Open Source—the future of science?

Sebastian Meznaric

The recent scientific crisis around climate research data leaks has greatly damaged the credibility and respect usually accorded the scientific community. The collected global temperature data was the subject of statistical analysis where the scientists in question used a “trick” to conceal certain decreases in the temperatures measured. The “trick” apparently went unnoticed through the peer review process which ended up leading to the processed data being published in a high profile scientific journal. After failing to obtain the data by other means, the sceptics wishing to analyse the data for themselves were (as they saw it)  forced to resort to using the Freedom of Information Act.

Their efforts went unrewarded as the requests were routinely rejected and evaded by the researchers. This situation eventually exploded in dramatic style in November with startling news of the public data leaks conducted with the help of hackers based overseas. The damage that was caused to the image and reputation of the scientific community was grave and should lead us to ask: could there be an overarching solution to deal with such problems in the future?

Open source, whether in computing or in broader terms, is a principle advocating free access to the end product’s “source materials”. This may be the source code (in the case of computer software), it may also be the design specifications for a product or it could be the data used for a statistical analysis in a scientific project. The main guiding principle behind it is peer production by collaboration. The end product is made available to the general public at no cost at all.

The creative practice of sharing the source of one’s work is nowhere more appropriate than in science. The work is by its nature collaborative and very often publicly funded. As such, it should be freely available for public examination.

Other than raw data, there are numerous scientific projects where a computer programme is the key part of the project. The need for verification of the results by the scientific community would dictate that the code be made available for inspection and modification. Indeed, if in the climate scandal noted above, the raw collected data had been made available from the beginning, the errors in the analysis could have been noticed and corrected early, benefiting both the integrity of the scientific process and the search for truth. In today’s competitive research environment, however, the data and source code for computer programmes are not always freely available.

The competition among various research groups makes the idea of hiding one’s software code and/or data (we will henceforth simply use “source” for both terms) extremely attractive to most scientists. The implication is that sharing the source would make it easier for other groups to reap the benefits of one’s hard work. However, it would be very easy (and indeed necessary) to give credit to the principal author of the source by making them a co-author of the resulting publication.

Indeed, the practice of making people who collected the data and/or wrote the code co-authors of journal articles is actually already well established. For large projects where co-authorship is impractical, like perhaps CERN-related findings, the name of the open source project can simply be referenced in the acknowledgements. Such practices would avoid having a very large number of authors while at the same time give credit where credit is due.

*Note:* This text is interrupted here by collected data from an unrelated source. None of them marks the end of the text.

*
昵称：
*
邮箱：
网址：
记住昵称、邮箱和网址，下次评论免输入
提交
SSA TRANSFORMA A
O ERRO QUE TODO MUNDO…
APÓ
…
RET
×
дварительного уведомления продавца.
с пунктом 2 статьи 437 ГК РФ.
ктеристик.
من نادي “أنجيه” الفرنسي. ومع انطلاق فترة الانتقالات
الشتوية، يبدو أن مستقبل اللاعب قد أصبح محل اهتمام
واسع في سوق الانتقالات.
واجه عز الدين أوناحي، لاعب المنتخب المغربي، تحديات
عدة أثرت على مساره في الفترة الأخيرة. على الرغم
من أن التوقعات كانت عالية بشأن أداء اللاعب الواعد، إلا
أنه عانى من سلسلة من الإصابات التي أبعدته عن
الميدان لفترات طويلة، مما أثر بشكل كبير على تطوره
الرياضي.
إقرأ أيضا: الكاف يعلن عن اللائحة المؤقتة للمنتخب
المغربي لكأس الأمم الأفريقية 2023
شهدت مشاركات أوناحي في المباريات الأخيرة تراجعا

Another commonly used argument is that competition drives the scientific research better than openness. Different competing research groups in the same field might therefore use their own self-written versions of software designed to accomplish very similar tasks. Often, these groups would compete with one another in adding new functionalities and improving the performance of their code in order to publish new results before other competitors. However, as we see with Wikipedia, Linux and other greatly successful open source projects, more “eyes” see better and, more importantly, think better. Scientific collaboration among peers very often leads to ideas that one would not think of in a smaller group or on their own. Indeed, dramatically increasing the group of people working together on a scientific software project often quickly leads to a sky rocketing improvement in performance and applicability. Perhaps even more crucially, researchers would have more time to focus on science rather than coding or collecting data.

The open source concept has been successfully used in the commercial world, notably in the automobile industry, where the patent sharing started by Ford led to automobile design innovations moving faster than ever to the great benefit of the general public. The sharing of technology did not at all reduce the competition among the companies nor their innovative drive.

The adoption of open source models in science would not only foster greater creativity, but would also attract interest in science from programmers and other interested parties, further increasing our global productivity and efficiency.

For instance, the field of biotechnology is fast adapting to the drive for greater openness in the scientific process. Other disciplines will hopefully follow suit to harness the greater efficiency and openness offered by the open source development model. Whether the scientific community at large adopts the open source paradigm remains a matter of speculation but, considering the climate data leak fiasco, the potential benefits are surely beyond dispute.


Sebastian Meznaric is a theoretical physicist and doctoral reseracher at the University of Oxford. His areas of interests include the study of information theory in quantum mechanics. He is also a keen observer of politics and current affairs.